Les Emirats arabes unis, et plus particulièrement Dubaï, sont connus pour leur système fiscal avantageux, qui attire de nombreux expatriés, dont des Français, ainsi que des influenceurs. Selon nos confrères de Capital, le pays offre un environnement fiscal très favorable, avec l'absence d'impôt sur le revenu des particuliers, d'impôt sur les plus-values, sur les dividendes reçus ou encore de charge sociale. Les sociétés bénéficient également d'un taux d'impôt sur les bénéfices de 9%, tandis que la TVA est fixée à 5%.
Cependant, avec le déclenchement de la guerre au Moyen-Orient et les frappes qui visent chaque jour le pays du Golfe, de nombreux expatriés ont décidé de partir ou sont bloqués à l'étranger, ce qui pourrait avoir des implications fiscales. En théorie, ils pourraient avoir peur de perdre leur statut de résident fiscal à Dubaï, qui est conditionné à un nombre de jours de présence. Comme le rappelle BFM, il faut résider au moins 183 jours par an aux Emirats arabes unis, soit près de la moitié de l'année.
Ce qu'il faut retenir
- Dubaï offre un environnement fiscal avantageux avec l'absence d'impôt sur le revenu des particuliers et des sociétés.
- Le taux d'impôt sur les bénéfices est de 9% et la TVA est fixée à 5%.
- Le statut de résident fiscal à Dubaï est conditionné à un nombre de jours de présence, avec un minimum de 183 jours par an.
Les autorités de Dubaï prêtes à faire preuve de souplesse
Comme le rapporte le Financial Times, les autorités de Dubaï pourraient faire preuve de souplesse dans les jours à venir pour conserver les expatriés. Elsa Littlewood, associée fiscaliste chez BDO, souligne que «il est donc crucial pour son économie et son image de conserver ces expatriés». Si vous disposez d’une résidence ou d’un emploi à Dubaï, par exemple, la durée minimale de séjour peut être abaissée à 90 jours.
Michael Kortbawi, associé principal du cabinet d'avocats BSA Law de Dubaï, explique que les autorités devraient gérer «au cas par cas», en prenant compte des perturbations de voyage «en fonction des besoins». Cela est d'autant plus important que depuis le début du conflit, certains investisseurs auraient décidé de partir vers des places financières plus «sécurisées» comme Singapour.

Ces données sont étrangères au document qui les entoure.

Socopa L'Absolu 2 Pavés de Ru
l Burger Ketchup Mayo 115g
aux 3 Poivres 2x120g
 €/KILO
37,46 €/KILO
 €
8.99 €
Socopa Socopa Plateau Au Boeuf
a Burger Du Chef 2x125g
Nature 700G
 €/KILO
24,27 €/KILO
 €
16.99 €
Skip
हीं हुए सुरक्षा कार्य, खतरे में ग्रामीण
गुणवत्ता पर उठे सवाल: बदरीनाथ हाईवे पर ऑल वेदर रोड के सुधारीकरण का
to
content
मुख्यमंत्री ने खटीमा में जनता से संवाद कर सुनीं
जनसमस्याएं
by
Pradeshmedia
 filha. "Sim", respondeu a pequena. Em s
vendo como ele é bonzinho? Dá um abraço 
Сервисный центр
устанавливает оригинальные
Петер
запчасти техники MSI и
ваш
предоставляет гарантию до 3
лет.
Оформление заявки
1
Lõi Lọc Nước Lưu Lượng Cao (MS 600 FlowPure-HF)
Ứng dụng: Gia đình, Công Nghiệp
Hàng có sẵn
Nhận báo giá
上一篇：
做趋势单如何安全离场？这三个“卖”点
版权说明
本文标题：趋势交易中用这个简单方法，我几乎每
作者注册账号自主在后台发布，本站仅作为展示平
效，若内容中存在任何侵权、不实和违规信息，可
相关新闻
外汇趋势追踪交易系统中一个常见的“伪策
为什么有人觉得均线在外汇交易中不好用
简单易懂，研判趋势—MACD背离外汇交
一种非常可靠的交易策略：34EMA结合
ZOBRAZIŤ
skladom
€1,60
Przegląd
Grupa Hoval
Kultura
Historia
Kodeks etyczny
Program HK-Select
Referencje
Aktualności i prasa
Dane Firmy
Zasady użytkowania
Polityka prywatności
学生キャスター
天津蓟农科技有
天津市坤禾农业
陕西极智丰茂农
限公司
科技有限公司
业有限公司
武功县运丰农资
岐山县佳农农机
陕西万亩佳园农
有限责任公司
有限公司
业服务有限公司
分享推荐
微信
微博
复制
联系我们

Les enjeux économiques et d'image
La décision des autorités de Dubaï de faire preuve de souplesse fiscale est motivée par la volonté de préserver l'image du pays et de conserver les expatriés, qui sont essentiels à son économie. Comme le souligne Elsa Littlewood, «il est donc crucial pour son économie et son image de conserver ces expatriés». Le pays doit également faire face à la concurrence d'autres places financières, comme Singapour, qui pourraient attirer les investisseurs et les expatriés.
En conclusion, Dubaï est prêt à assouplir ses règles fiscales pour conserver ses expatriés, qui sont essentiels à son économie et à son image. Les autorités devront trouver un équilibre entre la nécessité de conserver les expatriés et la nécessité de préserver son image et son économie.